» **Excerpt provided**:
....................
A Sunnier Scenario for Chips


By Otis Port Malcolm G. Penn says he still has nightmares about his contrarian, bullish forecast for the semiconductor industry in 2003. But that's not stopping him from going out on a limb again and thumbing his nose at the dour outlooks for next year from other prognosticators, including even the Semiconductor Industry Assn. Penn takes heart in his track record: For the last couple of years, his forecasts have been closer to the mark than perhaps any rival market researcher's.

Penn is founder and chairman of Future Horizons, a British market watcher based in Sevenoaks, south of London. Chip-industry folks in Europe regard Penn's outfit as their backyard Dataquest Inc. -- in part because Penn was the chap who set up the renowned U.S. tech market researcher's European operation in 1982 and headed it until starting Future Horizons in 1989.

The outlook for 2005 seems almost a replay of what happened going into 2003. Penn's initial take on 2003 called for 18% growth. Other projections were only in the single-digit range -- and by late spring, most were being lowered slightly.
....................
Records from a dataset
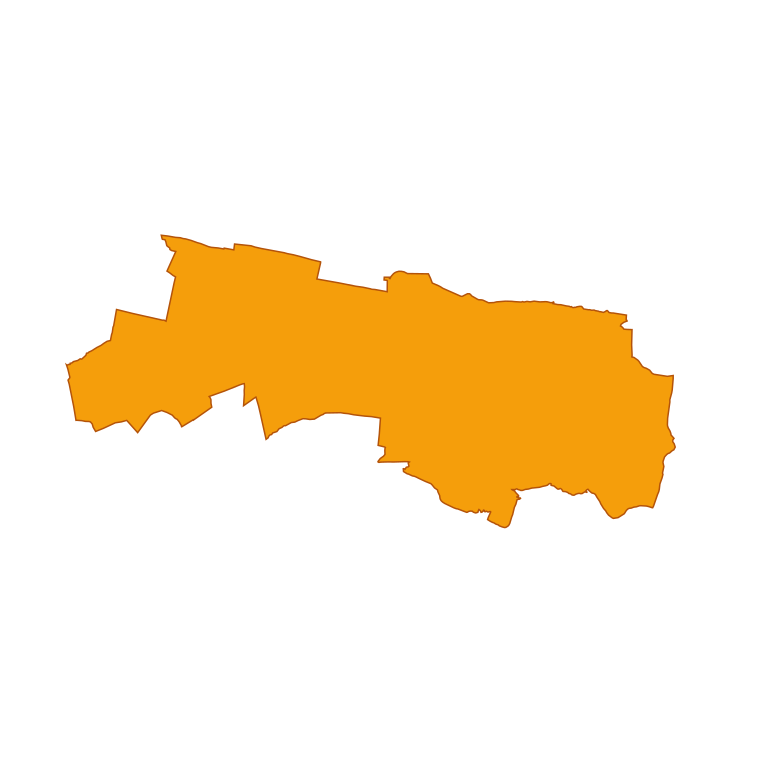 Bacesti, Vaslui, Romania (orthographic projection), rotated 295°
{"feature_id": "2599482B65523487656623", "entity_name": "Bacesti", "entity_type": "district", "adm_level": 2, "iso_a3": "ROU", "parent_name": "Romania", "parent_adm1": "Vaslui", "projection": "orthographic", "projection_center": [27.228, 46.823], "detail": "fine", "context": "isolated", "style": "filled", "palette": "amber", "viewbox_px": 768, "rotation_deg": 295, "n_neighbors": 0, "source": "geoboundaries", "source_scale": "gbopen_adm2", "svg_char_len": 6153}
<svg xmlns="http://www.w3.org/2000/svg" viewBox="0 0 768 768"><g transform="rotate(295 384 384)"><path d="M548.9,574.6L545.2,561.7L544.4,559.9L543.9,557.6L544.5,556.6L544.9,555.3L544.4,554.5L543.5,554.2L541.6,552.6L541.1,550.0L540.6,548.5L540.6,547.5L539.8,544.5L539.8,543.2L538.6,541.0L538.3,539.1L537.7,537.9L536.4,533.3L537.7,530.7L537.7,529.8L537.0,528.4L535.4,526.1L534.5,525.4L534.2,524.5L533.5,523.8L533.0,522.4L533.3,521.1L532.7,520.4L532.7,519.1L531.8,516.2L530.6,510.8L529.4,507.9L528.3,503.2L529.8,503.4L530.0,503.0L529.1,502.2L528.2,501.0L527.6,497.6L527.0,495.8L524.3,490.6L522.5,485.0L520.2,481.7L519.3,478.7L517.4,476.2L517.3,474.8L516.3,473.8L513.9,467.7L512.9,464.8L510.4,459.1L506.0,451.3L504.2,449.1L501.8,444.5L501.8,438.5L501.6,437.2L500.4,434.2L500.3,433.2L500.9,426.2L501.7,424.6L501.9,423.3L501.1,421.5L496.4,417.8L496.0,416.5L495.6,396.8L496.0,394.2L496.1,391.9L495.9,385.1L499.5,381.4L502.6,377.7L494.0,358.6L494.1,354.7L493.4,352.0L492.4,349.8L490.8,347.9L489.6,346.9L488.0,346.0L484.3,344.9L482.1,344.9L482.0,344.3L483.1,343.8L480.9,339.1L478.3,340.1L479.1,342.6L479.2,343.1L478.9,343.4L469.0,347.9L465.8,335.8L464.7,332.9L464.5,331.3L462.8,324.0L460.7,317.2L456.5,300.1L450.8,278.8L467.1,275.3L467.9,274.9L466.0,265.7L464.1,254.1L462.8,247.2L461.3,241.2L460.8,238.1L455.0,215.7L453.6,209.3L453.1,205.1L447.7,189.4L442.1,191.2L439.6,181.7L438.7,181.8L437.2,176.2L434.9,169.8L434.3,166.9L433.8,158.6L433.2,155.1L432.6,148.5L431.7,143.0L430.9,140.4L430.5,137.6L428.8,133.1L426.8,125.7L424.7,119.3L421.9,121.5L421.5,122.0L422.2,124.5L420.7,126.2L417.8,128.5L417.4,129.1L416.7,132.3L415.4,133.2L415.2,135.1L416.1,139.3L394.6,139.6L394.2,142.6L393.2,147.1L393.0,149.8L386.7,151.1L348.8,159.9L348.9,157.6L348.2,156.2L341.7,126.4L338.5,110.1L322.5,114.4L321.0,114.4L315.8,116.0L313.7,116.2L307.8,117.7L305.7,115.0L302.3,112.8L299.5,111.3L295.8,108.4L290.4,104.9L288.3,103.1L287.3,102.7L286.8,102.4L286.2,101.4L284.0,101.7L279.0,99.6L278.7,99.3L278.4,98.0L275.9,96.5L272.9,92.9L272.0,92.7L271.1,92.1L270.1,90.8L269.5,91.2L269.1,91.2L268.2,89.6L267.0,88.9L267.2,88.1L263.9,91.2L257.4,96.4L256.8,96.6L254.0,96.0L250.8,98.8L232.3,112.4L220.9,120.2L221.3,120.9L223.1,125.7L223.9,129.1L225.3,132.4L225.6,133.9L224.5,136.4L221.9,138.7L219.1,142.7L225.1,148.3L235.3,156.9L238.7,162.0L242.3,166.2L235.8,181.3L257.1,185.4L260.2,187.4L266.0,193.7L266.5,199.5L266.3,205.3L264.9,208.5L264.6,209.8L264.6,211.4L264.0,212.7L263.2,214.3L260.7,217.8L259.7,218.6L259.8,218.8L270.9,226.2L270.7,226.5L290.2,237.7L293.3,235.4L296.6,233.8L297.8,232.6L298.8,230.8L310.1,242.3L322.4,253.8L324.5,256.0L325.3,257.2L322.5,258.8L319.1,260.0L315.3,261.9L305.0,265.9L317.6,273.1L318.0,273.5L311.2,279.5L305.6,283.9L284.0,300.5L286.2,301.7L288.3,301.7L289.7,302.2L290.7,303.5L292.6,303.8L295.6,307.0L299.1,307.8L301.6,309.9L303.5,310.7L304.2,311.4L304.6,312.4L309.9,316.3L311.8,319.3L314.7,321.7L318.3,325.2L319.4,327.9L320.5,331.7L322.8,335.8L329.1,340.1L330.7,341.7L331.8,342.2L333.1,343.4L339.7,356.9L340.6,360.2L342.0,364.1L343.3,369.5L346.7,379.9L349.1,386.3L351.6,395.2L336.4,401.0L325.9,404.6L327.2,411.2L327.0,412.1L326.2,412.1L324.2,412.8L320.9,414.5L320.5,414.6L318.4,414.1L314.9,412.1L311.2,411.3L310.8,411.6L310.8,412.5L311.8,414.0L315.5,421.4L317.2,425.3L322.4,435.6L323.9,439.0L324.0,439.9L323.1,439.4L322.5,439.4L320.1,441.3L319.1,440.9L318.0,439.4L315.6,439.1L315.7,437.8L315.3,437.3L312.9,438.7L312.4,443.1L312.7,444.0L312.7,448.5L313.2,450.6L313.3,452.5L313.2,455.7L313.2,462.9L313.5,468.6L312.8,470.5L311.2,473.7L310.6,477.2L308.9,478.6L306.4,481.6L304.2,483.0L303.2,483.9L302.3,485.3L301.7,487.3L301.4,489.6L301.3,499.3L301.5,502.2L301.9,503.4L302.1,505.8L302.6,513.1L303.0,513.7L304.5,514.8L305.4,516.1L306.0,517.8L305.6,519.1L305.8,521.3L306.1,521.9L307.4,523.3L309.6,523.0L310.4,523.1L310.0,524.6L308.7,526.2L309.3,527.0L310.3,527.2L311.0,527.9L311.6,527.5L311.9,527.7L311.7,528.5L310.9,529.1L310.9,529.6L312.0,530.7L311.9,532.4L313.1,533.7L313.4,534.5L313.1,534.8L307.2,534.9L304.9,535.2L304.5,538.3L304.4,540.8L304.6,542.2L304.3,544.6L304.6,547.1L304.2,548.5L304.4,551.4L304.8,553.8L305.5,555.0L307.6,556.4L308.9,556.8L310.8,556.9L317.6,555.9L319.9,555.8L327.2,554.3L330.9,554.3L335.3,553.5L335.7,553.7L337.0,555.6L338.1,556.0L338.3,555.4L337.6,554.8L337.9,553.9L337.7,552.2L338.1,552.1L338.6,553.0L339.0,553.3L339.4,553.4L339.8,553.0L341.2,549.4L342.1,547.7L342.3,546.2L342.2,545.0L342.4,544.6L343.8,547.6L344.8,548.2L345.1,548.7L345.0,550.2L345.3,551.5L345.3,552.9L346.1,554.5L348.2,556.6L349.7,559.1L352.1,561.9L356.1,568.6L358.3,571.1L360.1,573.5L361.4,574.9L363.4,575.8L364.0,576.5L364.2,577.3L364.0,577.8L363.1,578.0L362.8,578.3L363.4,581.1L362.2,585.7L362.6,586.9L363.5,587.5L363.9,588.2L363.5,589.8L362.5,591.1L362.3,591.7L363.1,593.8L363.3,595.1L363.3,596.5L362.9,597.9L363.3,599.4L362.9,601.0L363.1,602.2L363.5,603.2L365.5,604.7L366.9,606.3L367.5,607.4L367.7,608.6L368.4,609.8L371.0,611.5L371.3,612.2L371.5,613.5L371.8,613.6L372.2,612.3L372.5,612.1L373.8,612.5L374.8,613.3L373.9,615.4L373.2,617.8L373.1,618.6L373.5,620.5L373.2,622.3L371.4,624.8L368.7,629.2L367.0,631.1L364.0,635.6L362.7,638.6L361.5,640.2L360.1,642.9L359.2,646.9L359.1,648.6L361.8,652.6L368.0,656.6L371.9,657.1L373.9,657.9L374.9,658.7L376.0,660.5L378.0,662.5L379.4,664.7L381.5,666.9L382.2,668.1L384.3,673.4L384.8,675.9L385.2,679.3L385.4,679.8L387.1,679.9L399.5,678.6L402.5,678.5L404.9,678.0L410.0,676.3L416.3,675.7L420.0,675.0L420.9,674.1L421.6,673.9L427.5,672.5L430.6,670.1L432.0,669.6L436.5,669.1L439.5,670.0L440.9,670.7L442.2,672.0L445.4,673.4L446.9,674.5L449.9,674.6L452.4,672.3L453.7,670.1L455.3,669.4L457.3,669.8L459.1,665.7L460.6,664.7L462.3,663.0L464.4,660.0L464.9,659.7L465.5,658.9L467.0,658.0L472.9,655.5L488.5,650.7L490.5,649.7L497.5,648.5L500.5,647.7L511.1,643.8L513.9,642.5L510.7,637.6L506.9,624.5L507.0,622.5L508.8,618.9L509.1,615.1L508.8,612.6L509.1,610.7L512.3,605.4L512.9,603.9L513.7,599.4L513.3,597.2L514.9,596.7L524.1,591.9L538.1,585.8L536.2,581.3L535.1,578.3L535.8,577.0L536.5,575.0L536.5,573.8L538.2,573.6L541.3,575.3L543.8,577.7L544.4,577.1L544.4,576.5L544.6,576.3L548.9,574.6Z" fill="#f59e0b" stroke="#b45309" stroke-width="1.5"/></g></svg>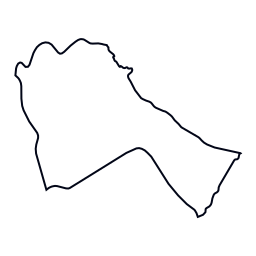 map outline of Sennar (Albers equal-area conic projection)
{"feature_id": "SDN-880", "entity_name": "Sennar", "entity_type": "Region", "adm_level": 1, "iso_a3": "SDN", "parent_name": "Sudan", "parent_adm1": "", "projection": "albers", "projection_center": [34.248, 12.985], "detail": "fine", "context": "isolated", "style": "outline", "palette": "ink", "viewbox_px": 256, "rotation_deg": 0, "n_neighbors": 0, "source": "natural_earth", "source_scale": "10m", "svg_char_len": 2284}
<svg xmlns="http://www.w3.org/2000/svg" viewBox="0 0 256 256"><path d="M205.6,209.9L205.5,211.4L205.4,212.2L203.0,214.8L197.8,216.9L196.5,213.1L194.9,210.4L194.3,209.7L186.8,204.1L178.1,195.4L168.5,183.8L151.3,156.7L147.5,152.8L144.8,150.4L141.8,148.8L139.1,148.1L136.4,148.4L126.4,152.9L69.8,188.0L68.4,188.5L66.1,188.4L57.2,186.1L55.0,185.9L53.3,186.2L51.6,186.6L50.0,187.3L48.7,188.0L46.4,189.8L36.1,153.6L35.7,148.7L36.3,144.5L38.1,138.0L38.1,135.5L37.2,132.9L29.2,121.5L23.6,110.3L22.2,105.9L21.4,98.7L21.3,86.1L20.9,83.1L20.1,81.1L19.1,79.2L18.1,77.9L15.4,75.4L16.1,68.4L16.8,66.1L18.2,63.6L20.1,62.5L21.7,62.9L25.5,66.9L27.9,66.8L29.5,64.8L33.4,53.2L34.9,50.3L36.9,47.2L39.4,44.9L42.2,43.2L45.4,42.4L48.6,42.8L51.6,44.6L58.1,52.5L60.0,53.7L61.9,53.4L64.2,51.8L70.6,45.6L75.5,41.7L78.1,40.0L80.2,39.2L81.3,39.1L82.3,39.2L83.5,39.4L84.4,39.8L89.5,43.0L90.5,43.4L92.6,43.6L98.3,43.4L101.9,44.0L103.6,44.5L106.8,45.1L107.3,46.1L108.2,47.2L108.4,47.4L108.4,47.8L108.5,49.4L108.7,50.0L109.1,50.7L109.9,51.6L113.3,54.3L114.0,55.3L114.2,55.8L114.3,56.2L114.1,56.5L113.8,56.6L113.4,56.7L113.2,57.1L113.2,57.5L114.0,58.8L114.3,59.9L114.7,60.6L115.1,61.1L115.8,61.4L116.3,61.7L119.0,66.1L119.7,66.8L120.1,66.8L120.6,66.1L121.0,66.2L121.8,66.7L123.2,67.8L124.2,68.1L125.1,68.0L126.5,67.3L126.9,67.3L127.4,67.5L128.1,68.4L128.8,68.6L129.6,68.6L130.5,68.4L131.3,68.4L131.8,68.5L132.0,69.1L132.2,69.6L132.2,70.4L131.9,71.2L131.6,71.9L131.0,72.5L130.4,73.0L129.8,73.5L128.6,74.5L128.2,75.1L128.0,75.9L128.1,76.8L128.3,77.6L128.6,78.3L130.7,81.7L135.1,90.3L141.1,98.1L142.8,99.1L146.1,100.6L149.1,101.6L149.9,102.0L150.8,102.5L151.7,103.4L153.8,106.1L154.3,106.6L154.9,107.1L156.0,107.8L163.3,111.0L164.2,111.2L165.5,111.6L167.4,112.8L170.5,115.2L171.9,116.5L174.7,120.3L178.7,124.1L181.0,126.9L181.9,127.6L198.4,137.2L199.6,138.2L201.7,140.5L204.0,142.6L207.1,144.5L214.6,147.5L240.5,153.2L240.6,153.3L239.6,153.8L239.3,154.0L239.3,154.4L238.8,156.5L238.7,157.3L238.4,158.2L237.6,159.0L237.0,159.3L235.5,159.4L234.8,159.7L234.1,160.5L219.6,185.2L218.7,187.4L218.5,189.7L218.3,190.7L217.6,191.7L216.8,192.4L215.1,193.3L214.3,194.0L213.7,194.9L212.4,198.4L211.6,202.7L210.9,204.6L209.4,206.4L206.5,208.1L205.8,208.8L205.6,209.6L205.6,209.9Z" fill="none" stroke="#020617" stroke-width="2"/></svg>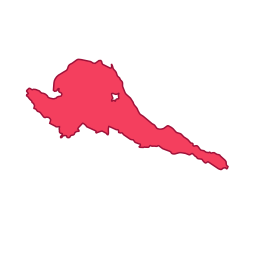 an SVG outline of Chuy, rotated 33°
{"feature_id": "KGZ-1116", "entity_name": "Chuy", "entity_type": "Region", "adm_level": 1, "iso_a3": "KGZ", "parent_name": "Kyrgyzstan", "parent_adm1": "", "projection": "natural_earth1", "projection_center": [74.767, 42.563], "detail": "fine", "context": "isolated", "style": "filled", "palette": "rose", "viewbox_px": 256, "rotation_deg": 33, "n_neighbors": 0, "source": "natural_earth", "source_scale": "10m", "svg_char_len": 5808}
<svg xmlns="http://www.w3.org/2000/svg" viewBox="0 0 256 256"><g transform="rotate(33 128 128)"><path d="M79.2,83.3L80.7,84.1L83.3,86.3L84.7,86.8L86.4,87.2L87.8,87.8L90.4,89.9L91.4,90.3L93.6,90.6L95.4,91.7L97.4,92.2L98.4,92.7L99.1,93.5L100.4,95.5L101.1,96.3L106.3,100.0L108.0,100.7L113.8,101.6L118.2,103.6L119.6,104.7L121.0,105.4L124.1,106.3L125.5,107.0L126.7,107.9L129.8,109.6L131.1,109.9L134.5,109.9L145.9,111.3L147.9,111.1L148.9,111.2L152.2,112.5L153.5,112.4L155.0,111.8L156.4,110.9L157.6,109.7L158.2,108.9L159.8,104.8L160.4,104.3L161.1,104.1L161.6,104.1L164.2,103.9L166.2,104.1L170.2,105.2L171.4,105.3L174.7,104.3L176.0,104.2L179.7,105.1L184.3,105.1L188.6,106.3L189.2,106.2L190.2,105.8L190.8,105.8L191.3,106.1L191.9,107.1L192.4,107.4L193.3,107.1L194.8,105.7L195.7,105.3L197.1,105.5L199.7,106.5L201.0,106.8L202.1,106.5L204.0,105.7L206.3,105.8L207.2,105.6L209.2,104.6L209.4,104.3L209.4,104.1L209.6,103.8L209.9,103.7L210.9,103.9L211.1,103.9L211.5,103.7L212.6,102.5L213.6,101.8L214.6,101.7L216.8,101.7L218.8,100.9L219.8,100.8L220.8,101.2L226.6,102.1L228.3,102.7L228.8,103.1L230.3,105.0L231.1,105.6L231.9,105.8L232.8,105.8L233.3,107.4L233.2,107.9L233.1,108.4L232.7,108.5L232.4,108.5L231.7,108.3L231.4,108.3L231.1,108.4L230.9,108.6L229.6,109.9L229.4,110.5L229.1,111.6L228.8,112.0L228.4,112.3L227.1,112.7L226.0,112.9L214.1,112.7L213.5,112.8L213.2,113.1L213.0,113.4L212.9,113.8L212.7,114.2L212.5,114.6L212.2,115.0L211.8,115.2L211.4,115.2L209.8,115.0L207.4,114.1L206.9,114.0L206.6,114.1L203.9,115.4L203.2,115.6L202.6,115.6L201.0,115.0L199.7,115.1L196.5,114.4L195.9,114.4L195.6,114.5L195.4,114.8L194.4,116.8L194.1,117.0L193.8,117.2L190.0,118.0L186.5,119.5L185.4,120.1L184.3,120.9L181.6,124.0L181.3,124.3L180.0,125.1L179.5,125.3L179.0,125.4L178.7,125.4L178.3,125.4L177.7,125.2L176.9,124.8L175.7,124.8L168.6,126.4L167.8,126.4L163.9,126.1L163.2,126.2L162.8,126.5L162.3,127.6L162.0,127.8L161.5,128.1L160.2,128.7L159.6,129.1L158.3,130.0L157.7,130.3L157.1,130.4L156.4,130.5L156.1,130.7L156.0,131.0L156.0,132.0L155.9,132.2L155.7,132.8L155.5,133.1L155.1,133.4L153.1,134.6L152.2,135.0L152.0,135.3L151.4,136.0L148.7,137.6L148.0,137.8L147.6,137.7L147.6,137.4L147.8,136.3L147.8,135.9L147.7,135.6L147.5,135.3L147.3,135.1L147.0,134.9L146.8,134.9L145.9,135.3L142.2,136.1L141.5,136.1L141.2,136.0L139.0,135.1L138.7,135.1L138.3,135.3L138.1,135.5L137.7,135.7L136.2,136.2L135.7,136.2L128.0,136.0L125.9,135.3L125.5,135.4L125.2,135.5L124.9,135.8L124.3,136.3L122.6,136.8L121.3,135.2L120.7,135.0L120.3,135.0L120.1,135.2L119.6,135.5L119.0,135.8L111.6,136.9L111.0,137.2L112.0,139.5L114.4,143.0L114.8,143.9L114.8,144.6L114.6,144.7L114.2,144.8L113.8,144.7L112.7,144.3L112.3,144.3L108.3,144.6L107.4,145.1L105.4,147.6L104.2,149.3L103.9,149.3L103.6,149.3L103.4,149.0L103.3,148.7L103.2,148.4L102.9,148.1L101.7,148.1L92.7,149.4L92.1,149.2L91.8,149.0L91.3,148.8L89.3,148.5L88.0,148.5L87.7,148.6L87.4,148.7L87.3,148.8L87.2,149.4L86.2,154.7L86.3,155.4L86.4,156.2L87.7,156.5L88.1,156.7L88.5,157.1L88.6,157.4L88.5,157.6L87.9,158.0L87.4,158.4L86.7,159.2L86.5,159.6L86.3,160.0L86.1,160.6L86.0,161.0L86.1,161.4L86.3,162.5L86.2,163.0L86.0,163.5L84.7,164.8L84.3,165.4L84.1,165.8L84.1,166.3L84.2,167.4L84.0,167.8L83.7,168.3L83.1,168.7L82.6,168.9L82.1,169.0L81.8,168.9L81.5,168.7L81.1,168.3L80.9,168.2L80.6,168.1L80.4,168.1L80.1,168.2L78.6,169.1L78.2,169.5L77.9,169.9L77.8,170.5L77.6,172.0L77.3,172.4L77.0,172.7L76.7,172.6L76.3,172.3L76.2,172.0L76.2,171.6L76.2,171.2L76.4,169.8L76.5,169.4L76.4,169.0L76.2,168.8L76.0,168.6L75.7,168.6L74.5,169.0L74.1,169.1L73.7,169.1L73.3,169.0L72.9,168.8L72.6,168.5L72.3,168.2L71.7,167.2L71.5,166.9L71.0,166.5L70.8,166.2L70.6,165.8L70.3,165.0L70.2,164.8L69.8,164.2L67.7,165.8L66.7,166.2L65.9,166.1L59.8,166.7L59.0,164.0L58.5,163.1L57.8,162.8L57.4,162.6L56.3,162.4L55.8,162.4L55.5,162.5L55.2,162.6L54.0,163.1L53.7,163.3L53.3,163.8L53.0,164.2L52.8,164.4L52.3,164.6L51.5,164.7L51.0,164.6L46.3,162.9L45.6,162.8L44.9,162.8L43.4,163.2L42.7,163.2L41.0,162.6L40.4,162.4L40.0,162.4L38.5,162.8L38.3,162.7L38.2,162.4L37.8,161.2L37.6,160.6L37.5,160.3L37.1,160.0L36.7,159.7L35.8,159.1L35.2,158.9L34.6,158.8L33.7,158.8L33.4,158.6L32.7,157.9L32.1,157.7L29.8,157.3L27.2,156.4L26.5,156.2L26.0,156.2L25.6,156.3L25.4,156.2L25.2,155.9L24.9,155.1L25.4,154.1L25.6,153.7L25.5,153.3L25.3,153.2L25.1,153.1L23.2,152.5L22.9,152.3L22.7,151.9L22.7,151.5L22.7,151.2L23.2,149.3L23.3,148.8L23.7,148.4L24.3,148.2L25.9,148.2L26.6,148.1L27.2,147.7L27.7,147.0L28.0,146.8L28.2,146.7L29.6,146.0L30.8,145.7L31.7,145.6L32.7,145.3L33.4,145.2L34.4,145.4L35.0,145.6L35.7,145.7L36.5,145.7L38.5,144.9L39.4,144.7L40.6,144.6L42.5,144.9L42.9,145.0L44.2,145.7L45.1,145.7L46.2,145.5L49.3,144.3L50.0,143.8L51.5,142.0L51.6,141.0L51.9,140.4L52.7,139.3L54.1,138.1L54.3,137.8L54.5,137.3L54.4,136.5L54.3,136.0L53.6,135.2L53.1,135.0L52.9,135.0L51.4,135.2L50.9,135.2L50.4,135.1L50.0,134.9L49.8,134.7L49.5,134.5L49.4,134.2L49.2,133.9L48.9,132.8L48.8,132.6L48.5,132.6L48.1,133.1L47.9,133.7L47.8,134.4L47.9,134.8L48.0,135.1L48.0,135.4L47.6,136.1L46.4,137.2L44.9,137.0L41.3,130.4L40.5,128.4L40.2,126.3L40.3,123.9L40.9,121.6L43.6,116.0L45.0,113.2L45.1,112.2L45.0,111.1L44.4,108.9L44.3,107.8L44.5,106.8L44.9,105.8L45.9,104.1L47.9,98.9L48.4,98.0L49.2,97.3L51.6,96.1L60.3,92.7L61.2,92.6L63.3,92.6L65.2,91.7L66.9,87.3L68.4,86.2L69.5,86.5L71.3,88.1L72.2,88.4L80.2,87.5L81.0,87.1L81.1,86.2L80.6,85.1L79.2,83.3ZM102.0,112.5L102.5,112.5L102.7,112.3L102.5,111.5L102.5,110.8L102.6,110.0L103.1,109.6L103.5,109.0L104.0,108.7L104.1,108.4L104.0,108.1L103.8,107.8L103.2,107.0L102.4,106.2L101.9,105.3L101.6,104.1L101.4,104.0L101.2,104.1L100.7,105.1L100.1,105.9L99.1,106.6L96.4,107.2L95.6,108.0L96.2,109.1L98.2,110.7L99.0,111.1L99.0,111.9L98.9,112.5L99.0,113.3L99.3,113.8L99.6,114.2L99.9,114.2L100.2,113.8L100.6,113.0L101.2,112.3L102.0,112.5Z" fill="#f43f5e" stroke="#9f1239" stroke-width="1.5"/></g></svg>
....................
» **Set task**: Continue the article on semiconductor industry forecasts, starting after its final sentence.

» **Answer to the problem**:
"INVENTORY CORRECTION"? Then came time for the annual gathering that Future Horizons hosts each May. Penn fretted about his numbers. But no matter how he tweaked his computer models, he kept coming back to his original assessment. So he told the May meeting that he was sticking with 18%.

The outcome? Growth in 2003 tallied 18.8%. It was a similar story last January. Penn pegged 2004's semiconductor growth at 30%. Other forecasts then were in the low 20s. The final number isn't yet known but probably will be around 29%. And now for 2005, Penn foresees a 15% rise in worldwide chip sales, to $245 billion -- far from the flat or slightly down projections of other seers (see BW, 1/10/05, "The New Driver in Chipland").

"Nothing's guaranteed in the forecasting business," he admits, "but our prognosis is based on the fact that the current slowdown is an inventory correction, which means sales fall below real usage whilst parts in stock are being used up." Real demand for chips, he adds, "is thus currently much higher than actual shipments."

HANDSET "DISASTER." This inventory correction will be over soon, Penn says. Then he expects the mood to change quickly. "Our bet is that all of the other researchers will be cranking their forecasts back up in the second quarter," he says.

One market buoying sales this year will be personal computers. Penn expects a minimum 10% boost in PC unit shipments, largely due to purchases by businesses, many of which are now saddled with five-year-old machines. On the other hand, he terms the 2005 market for mobile-phone handsets "a disaster." Blame that on China's massive overbuilding of phones in 2004.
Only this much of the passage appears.